Here's one piece of it (I'm still cogitating about what is happening physically): you noted that the field strength decreases, since E = V/D, where V is the potential difference. [BTW, F=ED can't be right, both by the definitions of force and field strength and by the units. What *should* that be? (Don't change F or E.)] What *produces* the field between the plates? How is the field related to the charge on each plate?

(Now I [and *you*] have to think about what the charges are doing as the plates are separated further...)
learningphysics
#3
Sep20-07, 01:49 AM
HW Helper
P: 4,124
Voltage between the plates of a parallel plate capacitor = E*d where E is the electric field and d is the potential difference...
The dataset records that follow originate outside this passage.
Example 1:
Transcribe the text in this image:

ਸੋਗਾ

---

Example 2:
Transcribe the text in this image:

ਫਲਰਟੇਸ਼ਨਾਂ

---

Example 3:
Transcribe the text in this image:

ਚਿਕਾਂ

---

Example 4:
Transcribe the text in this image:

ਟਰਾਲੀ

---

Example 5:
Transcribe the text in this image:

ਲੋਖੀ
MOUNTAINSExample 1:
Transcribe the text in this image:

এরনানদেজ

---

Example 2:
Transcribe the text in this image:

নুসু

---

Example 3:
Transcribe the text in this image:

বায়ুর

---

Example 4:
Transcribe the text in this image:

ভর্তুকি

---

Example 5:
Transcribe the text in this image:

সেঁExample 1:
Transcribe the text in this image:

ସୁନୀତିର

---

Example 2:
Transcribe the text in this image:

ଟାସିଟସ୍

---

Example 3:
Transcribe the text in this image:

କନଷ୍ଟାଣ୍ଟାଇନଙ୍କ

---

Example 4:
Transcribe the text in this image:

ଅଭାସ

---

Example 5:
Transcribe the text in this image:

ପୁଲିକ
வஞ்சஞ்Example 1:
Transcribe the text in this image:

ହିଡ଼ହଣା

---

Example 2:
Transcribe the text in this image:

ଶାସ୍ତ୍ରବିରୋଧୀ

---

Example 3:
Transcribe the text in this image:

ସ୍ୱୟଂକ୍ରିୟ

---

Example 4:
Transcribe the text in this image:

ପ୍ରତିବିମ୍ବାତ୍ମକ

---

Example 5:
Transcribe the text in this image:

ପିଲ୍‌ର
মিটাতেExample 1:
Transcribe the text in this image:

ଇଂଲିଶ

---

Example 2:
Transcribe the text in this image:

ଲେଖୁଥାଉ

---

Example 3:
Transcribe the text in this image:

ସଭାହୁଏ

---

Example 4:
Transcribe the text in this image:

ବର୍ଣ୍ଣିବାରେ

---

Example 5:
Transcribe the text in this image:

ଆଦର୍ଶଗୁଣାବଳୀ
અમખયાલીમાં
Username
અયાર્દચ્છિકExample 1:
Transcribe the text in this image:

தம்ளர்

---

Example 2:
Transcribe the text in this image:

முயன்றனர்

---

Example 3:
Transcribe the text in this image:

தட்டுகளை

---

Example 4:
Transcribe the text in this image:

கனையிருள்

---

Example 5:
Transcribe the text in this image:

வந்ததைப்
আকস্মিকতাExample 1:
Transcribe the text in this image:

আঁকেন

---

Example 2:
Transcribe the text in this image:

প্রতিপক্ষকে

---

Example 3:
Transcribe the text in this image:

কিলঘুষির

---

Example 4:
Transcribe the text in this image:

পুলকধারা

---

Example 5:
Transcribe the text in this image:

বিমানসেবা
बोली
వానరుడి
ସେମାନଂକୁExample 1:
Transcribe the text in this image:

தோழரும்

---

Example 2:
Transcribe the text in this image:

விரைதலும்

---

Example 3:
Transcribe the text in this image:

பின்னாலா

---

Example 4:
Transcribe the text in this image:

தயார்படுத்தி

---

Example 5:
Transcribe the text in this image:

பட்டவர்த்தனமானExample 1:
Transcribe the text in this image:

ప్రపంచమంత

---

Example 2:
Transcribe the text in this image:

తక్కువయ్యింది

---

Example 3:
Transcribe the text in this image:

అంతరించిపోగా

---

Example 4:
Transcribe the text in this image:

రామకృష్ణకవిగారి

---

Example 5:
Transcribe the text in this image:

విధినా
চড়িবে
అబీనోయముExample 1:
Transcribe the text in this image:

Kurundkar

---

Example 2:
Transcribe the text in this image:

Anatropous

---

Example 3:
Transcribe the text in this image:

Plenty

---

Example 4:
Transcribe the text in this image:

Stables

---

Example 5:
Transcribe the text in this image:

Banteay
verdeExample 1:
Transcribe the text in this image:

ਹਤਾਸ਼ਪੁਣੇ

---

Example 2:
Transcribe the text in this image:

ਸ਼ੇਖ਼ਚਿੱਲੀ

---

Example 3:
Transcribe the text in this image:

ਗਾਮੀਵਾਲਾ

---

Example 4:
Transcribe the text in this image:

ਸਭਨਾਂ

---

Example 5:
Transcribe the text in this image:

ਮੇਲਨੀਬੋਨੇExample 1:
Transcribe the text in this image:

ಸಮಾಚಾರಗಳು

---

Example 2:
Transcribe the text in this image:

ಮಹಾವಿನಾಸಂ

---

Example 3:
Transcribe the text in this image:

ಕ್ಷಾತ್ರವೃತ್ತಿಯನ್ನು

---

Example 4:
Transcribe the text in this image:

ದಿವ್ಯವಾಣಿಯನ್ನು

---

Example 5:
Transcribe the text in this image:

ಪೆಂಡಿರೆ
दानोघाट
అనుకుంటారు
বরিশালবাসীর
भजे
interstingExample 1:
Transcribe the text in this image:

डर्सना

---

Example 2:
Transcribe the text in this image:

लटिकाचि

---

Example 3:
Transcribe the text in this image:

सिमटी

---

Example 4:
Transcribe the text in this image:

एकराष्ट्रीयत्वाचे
So as d increases E must decrease to maintain the same potential difference.

Also we know that Q = CV = (epsilon*A/d)*V

as d increases and V is kept constant, the right hand side decreases in magnitude. hence Q decreases.

mrlucky0
#4
Sep20-07, 02:04 AM
P: 69
Charge on Parallel Plate Capacitor

If this can be reasoned using F=E*D
Whoops. I actually meant V=E*D.

@LearningPhysics:

Thank you. Using Q=CV to justify makes sense to me now. That's what I was looking for.
dynamicsolo
#5
Sep20-07, 02:11 AM
HW Helper
P: 1,663
Quote Quote by mrlucky0 View Post
Whoops. I actually meant V=E*D.
The other equation that I was asking about was F = E*q .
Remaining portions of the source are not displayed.